遺品整理は残された娘に負担はかけたくない、お金もかかると聞く。

私も本格的に整理をし始めている。

 

まず、引越し以来数年、段ボールに入ったままのアルバムがある。

ビニール袋に入ってるバラ写真。写真を選んでいると、なかなか進まない。

 

そんな中、懐かしい利用者さんの笑顔の写真があった。

訪問看護ステーションを始めて間もないころ。

印象深いというか、気になる家族であった。

 

夫80代、妻70代前半、息子30代後半で団地1階の3人暮らし。

娘もいたが1年前に自殺した。息子は知的障がい者で引き籠り。

妻が転倒し腰椎骨折で、痛みも強く動けない状態。

入院も勧められていたが、夫や息子が心配で断っていた。

 

夫は骨折を簡単に考えていて、日にちがくれば回復すると思っていた。

妻は軽い認知症もあり、家計や家事は夫が主に行っていた。

毎日、妻に少しは我慢して動くようにと、夫はハッパかけているつもりだが、

実際は怒鳴り散らしていた。妻は萎縮してオドオドした表情。

 

早速、介護認定の申請をし、すぐヘルパー支援と訪問看護を準備した。

訪問看護で関わってから、妻は怠けている寝てばかりいると夫の愚痴が第一声。

 

「今は安静の時期。無理して動くと、骨が曲がってつながると、歩くのに

 困るよ。
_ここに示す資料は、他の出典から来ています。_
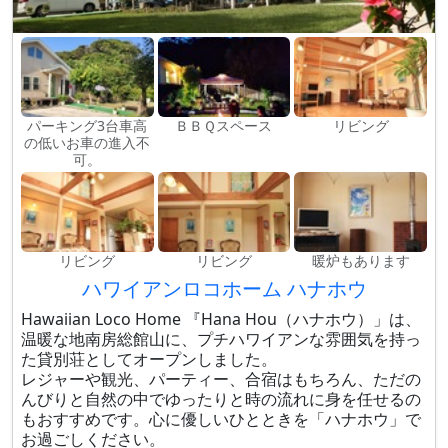
パーキング3台車高
ＢＢＱスペース
リビング
の低いお車の進入不
可。
リビング
リビング
暖炉もあります
ハワイアンロコホーム ハナホウ
Hawaiian Loco Home 『Hana Hou（ハナホウ）」は、
温暖な地南房総館山に、プチハワイアンな雰囲気を持っ
た貸別荘としてオープンしました。
レジャーや観光、パーティー、合宿はもちろん、ただの
んびりと自然の中でゆったりと時の流れに身を任せるの
もおすすめです。心に優しいひとときを「ハナホウ」で
お過ごしください。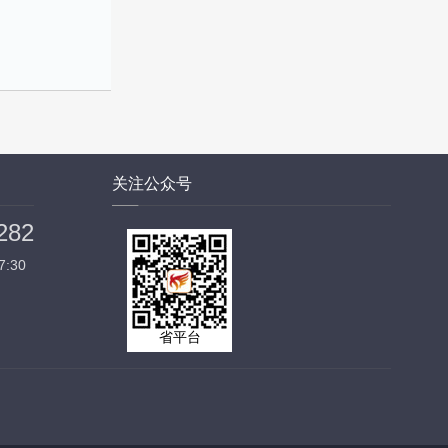
关注公众号
282
7:30
省平台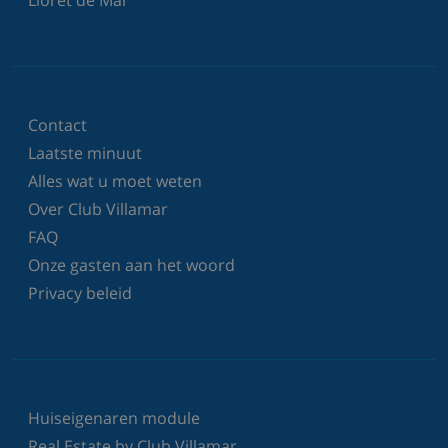
Contact
Laatste minuut
Alles wat u moet weten
Over Club Villamar
FAQ
Onze gasten aan het woord
Privacy beleid
Huiseigenaren module
Real Estate by Club Villamar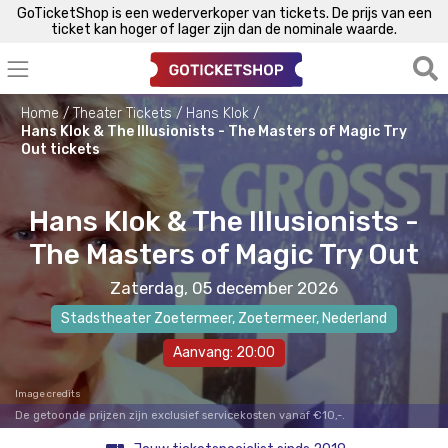
GoTicketShop is een wederverkoper van tickets. De prijs van een
ticket kan hoger of lager zijn dan de nominale waarde.
Home
Theater Tickets
Hans Klok
Hans Klok & The Illusionists - The Masters of Magic Try
Out tickets
Hans Klok & The Illusionists -
The Masters of Magic Try Out
Zaterdag, 05 december 2026
Stadstheater Zoetermeer
,
Zoetermeer
, Nederland
Aanvang: 20:00
Image credits
De getoonde prijzen zijn exclusief servicekosten vanaf €10,-.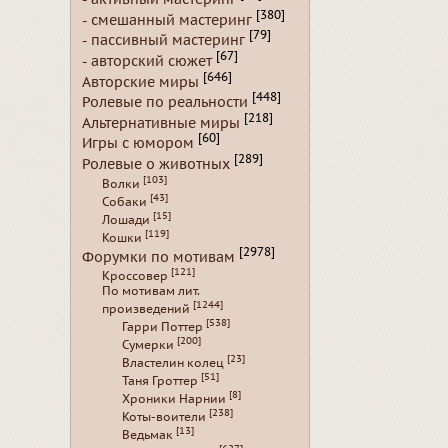
[380]
- смешанный мастеринг
[79]
- пассивный мастеринг
[67]
- авторский сюжет
[646]
Авторские миры
[448]
Ролевые по реальности
[218]
Альтернативные миры
[60]
Игры с юмором
[289]
Ролевые о животных
[103]
Волки
[43]
Собаки
[15]
Лошади
[119]
Кошки
[2978]
Форумки по мотивам
[121]
Кроссовер
По мотивам лит.
[1244]
произведений
[538]
Гарри Поттер
[200]
Сумерки
[23]
Властелин колец
[51]
Таня Гроттер
[8]
Хроники Нарнии
[238]
Коты-воители
[13]
Ведьмак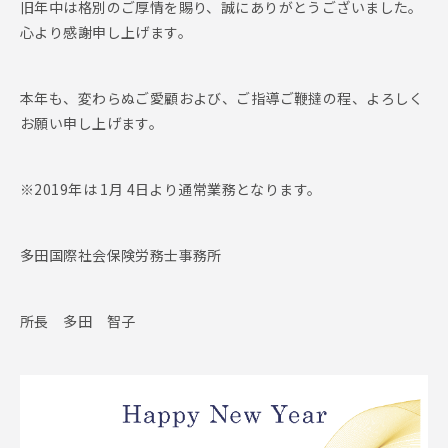
旧年中は格別のご厚情を賜り、誠にありがとうございました。
心より感謝申し上げます。
本年も、変わらぬご愛顧および、ご指導ご鞭撻の程、よろしく
お願い申し上げます。
※2019年は 1月 4日より通常業務となります。
多田国際社会保険労務士事務所
所長 多田 智子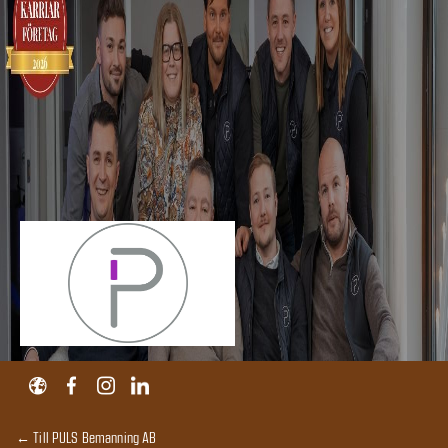
← Till PULS Bemanning AB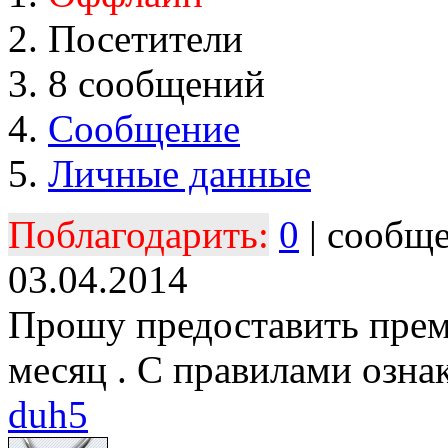
Посетители
8 сообщений
Сообщение
Личные данные
Поблагодарить:
0
| сообщ
03.04.2014
Прошу предоставить прем
месяц . C правилами озна
duh5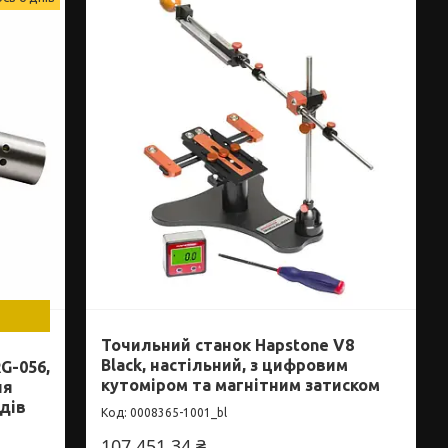
Точильний станок Hapstone V8
Black, настільний, з цифровим
G-056,
кутоміром та магнітним затиском
ля
дів
0008365-1001_bl
107 451,34 ₴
先生も動かないでと言ってましたよね」と話すと納得したようだが、

夫は認めたくないのか、理解している様子は伺えない。

 

元々、夫は薬が嫌いでのみたくない、のませたくないが持論。

食べることが一番と思っていて、息子も処方された薬をきちんと服用してなかった。

すぐに主治医に状況を伝え、訪問看護の指示をもらい服薬管理は開始した。

 

ヘルパー支援と訪問看護で家族を支えるようになって良い変化が出てきた。

妻の痛みも軽減し、夫は家事の負担が減り、息子も布団から出てきた。

 

これから、リハビリも取り入れながら、1日を楽しく過ごすには、どうしようかと、

家族でできる、誰でもできる、面白いこと等で話し合った。

トランプ、花札の希望が出た。(妻と息子が積極的)

アソビリテーションのひとつとして、できるのでしましょうと提案で始まった。

ルールを覚え慣れたら、負けも笑いになった。

 

服薬の大切さや、痛みは我慢しないでいいこと、社会資源は活用しようと

リハビリをしながら、会話の中に入れて繰り返し伝えていった。

 

3ヵ月過ぎたころには妻の動きも戻り、夫は表情が柔らくなり、息子も訪問を楽しみにしているようで、訪問日にはテーブルにトランプを準備していた。

このころは息子も内服はきちんと服用できるようになり、服薬確認になった。

花札で勝ち続けたのは妻だった。

息子は、以前に通っていたB型作業所に行くようになった。

この家族とはステーションを閉鎖するまで続き、最後の別れの時は涙だった。